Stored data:
<<<<

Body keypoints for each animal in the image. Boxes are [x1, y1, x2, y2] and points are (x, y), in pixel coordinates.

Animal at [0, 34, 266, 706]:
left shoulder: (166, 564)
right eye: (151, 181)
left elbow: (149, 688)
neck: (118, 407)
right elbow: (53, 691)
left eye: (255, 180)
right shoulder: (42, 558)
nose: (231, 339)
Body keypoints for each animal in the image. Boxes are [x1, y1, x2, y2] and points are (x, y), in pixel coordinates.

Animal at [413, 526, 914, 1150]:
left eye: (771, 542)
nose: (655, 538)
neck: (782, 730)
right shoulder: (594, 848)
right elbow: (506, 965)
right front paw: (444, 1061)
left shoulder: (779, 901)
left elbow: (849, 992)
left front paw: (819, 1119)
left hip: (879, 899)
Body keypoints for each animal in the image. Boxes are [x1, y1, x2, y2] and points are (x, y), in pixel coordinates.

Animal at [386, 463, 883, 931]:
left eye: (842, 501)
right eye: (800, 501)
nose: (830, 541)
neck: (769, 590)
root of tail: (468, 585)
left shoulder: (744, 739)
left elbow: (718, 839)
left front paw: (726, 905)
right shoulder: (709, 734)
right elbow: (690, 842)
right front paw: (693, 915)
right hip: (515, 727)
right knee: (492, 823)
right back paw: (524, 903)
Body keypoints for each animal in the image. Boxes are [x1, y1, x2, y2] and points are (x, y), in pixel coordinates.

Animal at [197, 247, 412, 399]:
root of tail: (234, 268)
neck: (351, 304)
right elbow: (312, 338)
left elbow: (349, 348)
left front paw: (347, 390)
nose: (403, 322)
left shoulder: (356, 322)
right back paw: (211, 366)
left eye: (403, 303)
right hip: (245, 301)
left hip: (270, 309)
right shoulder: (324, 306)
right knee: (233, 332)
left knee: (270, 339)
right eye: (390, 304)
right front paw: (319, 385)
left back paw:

>>>>

## Directions
Go through the data and copy each line exactly as it was written.

## Solution for this task
Body keypoints for each animal in the image. Boxes are [x1, y1, x2, y2] and points are (x, y), in pixel coordinates.

Animal at [0, 34, 266, 706]:
left shoulder: (166, 564)
right eye: (151, 181)
left elbow: (149, 688)
neck: (118, 407)
right elbow: (53, 691)
left eye: (255, 180)
right shoulder: (42, 558)
nose: (231, 339)
Body keypoints for each animal in the image. Boxes are [x1, y1, x2, y2] and points are (x, y), in pixel coordinates.

Animal at [413, 526, 914, 1150]:
left eye: (771, 542)
nose: (655, 538)
neck: (782, 730)
right shoulder: (594, 848)
right elbow: (506, 965)
right front paw: (444, 1061)
left shoulder: (779, 901)
left elbow: (849, 992)
left front paw: (819, 1119)
left hip: (879, 899)
Body keypoints for each animal in the image. Boxes are [x1, y1, x2, y2] and points are (x, y), in pixel coordinates.

Animal at [386, 463, 883, 931]:
left eye: (842, 501)
right eye: (800, 501)
nose: (830, 541)
neck: (769, 590)
root of tail: (468, 585)
left shoulder: (744, 739)
left elbow: (718, 839)
left front paw: (726, 905)
right shoulder: (709, 734)
right elbow: (690, 842)
right front paw: (693, 915)
right hip: (515, 727)
right knee: (492, 823)
right back paw: (524, 903)
Body keypoints for each animal in the image. Boxes are [x1, y1, x2, y2] and points are (x, y), in pixel coordinates.

Animal at [197, 247, 412, 399]:
root of tail: (234, 268)
neck: (351, 304)
right elbow: (312, 338)
left elbow: (349, 348)
left front paw: (347, 390)
nose: (403, 322)
left shoulder: (356, 322)
right back paw: (211, 366)
left eye: (403, 303)
right hip: (245, 301)
left hip: (270, 309)
right shoulder: (324, 306)
right knee: (233, 332)
left knee: (270, 339)
right eye: (390, 304)
right front paw: (319, 385)
left back paw:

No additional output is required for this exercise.